Tens of thousands of elementary students are still scheduled to begin a hybrid schedule on Feb. 1 that will include in-person classes. CPS officials said they hope to reach a deal with the teachers union that will allow that plan to move forward. The district has been adamant that any agreement include an in-person option. No return date has been set for high school students.

Late Monday afternoon, CTU president Jesse Sharkey said the union has been looking for solutions at the bargaining table, but doesn’t have them yet.

“CPS needs to examine its priorities,” he said. “... We feel like for a long time, they’ve been very stuck on a set of ideas which constrain us, which keep us from being able to find solutions.”

A preschool teacher said she and some peers successfully worked remotely Monday, but they know others who were still locked out.

CTU leaders and educators said they appreciated Biden’s remark. ”Someone heard us. That means everything,” said Shavon Coleman, a teacher assistant in Lawndale. “All the things CTU has been asking of CPS, is what he said.”

When one reporter noted Biden has not said that teachers must be vaccinated before schools reopen and asked if CTU believes teachers should not return until they are provided vaccines, CTU Vice President Stacy Davis Gates reminded reporters that many schools still do not have a full-time nurse or social worker.

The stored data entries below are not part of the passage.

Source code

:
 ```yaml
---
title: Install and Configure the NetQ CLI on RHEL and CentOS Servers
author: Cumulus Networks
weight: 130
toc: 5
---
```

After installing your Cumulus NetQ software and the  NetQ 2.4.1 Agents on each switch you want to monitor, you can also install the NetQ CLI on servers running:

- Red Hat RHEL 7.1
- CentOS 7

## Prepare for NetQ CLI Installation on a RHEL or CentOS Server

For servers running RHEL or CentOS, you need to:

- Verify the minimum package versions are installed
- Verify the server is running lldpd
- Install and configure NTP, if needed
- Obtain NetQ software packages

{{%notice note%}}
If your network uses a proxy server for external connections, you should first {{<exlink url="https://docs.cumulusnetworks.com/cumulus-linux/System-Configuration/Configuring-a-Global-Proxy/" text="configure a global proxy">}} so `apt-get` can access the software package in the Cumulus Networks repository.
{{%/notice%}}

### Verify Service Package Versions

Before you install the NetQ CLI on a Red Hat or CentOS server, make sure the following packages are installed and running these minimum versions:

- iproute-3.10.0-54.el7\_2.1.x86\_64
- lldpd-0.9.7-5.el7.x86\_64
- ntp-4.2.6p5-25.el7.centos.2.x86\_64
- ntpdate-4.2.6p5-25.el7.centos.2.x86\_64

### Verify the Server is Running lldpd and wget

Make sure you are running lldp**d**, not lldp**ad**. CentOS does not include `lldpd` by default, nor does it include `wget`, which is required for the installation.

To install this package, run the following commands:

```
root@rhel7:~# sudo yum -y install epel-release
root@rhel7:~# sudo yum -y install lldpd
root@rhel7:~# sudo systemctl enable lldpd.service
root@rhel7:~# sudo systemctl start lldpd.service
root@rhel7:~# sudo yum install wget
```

“We believe no teachers should have to work unsafely,” Davis Gates said. She added that teachers want to return, but not the same way that they left.

“Not only do we need vaccines, we need sustainable community schools,” she said.

It’s not all labor strife in CPS, which later Monday announced it had been “instrumental in brokering” a new three-year collective bargaining agreement for the union representing its engineers. The engineers have been reporting to schools throughout the coronavirus pandemic, working on facilities and ventilation upgrades, said Chief Operating Officer Arnie Rivera.

While the agreement, retroactive to July, is between the engineers union and facilities management firms Aramark and Sodexo, whose contracts with CPS expire in June, it would carry on under whoever takes over facilities management, Rivera said.

The deal includes annual cost-of-living raises of 3% in year one and 3.25% in years two and three. CPS estimates it will cost $3.42 million in year one, $5.96 million in year two and $8.58 million in year three. Fewer than half of Local 399′s 500 affected members voted, but their approval was unanimous, said recording secretary Vince Winters. He said the local had not taken a position on CTU’s ongoing action.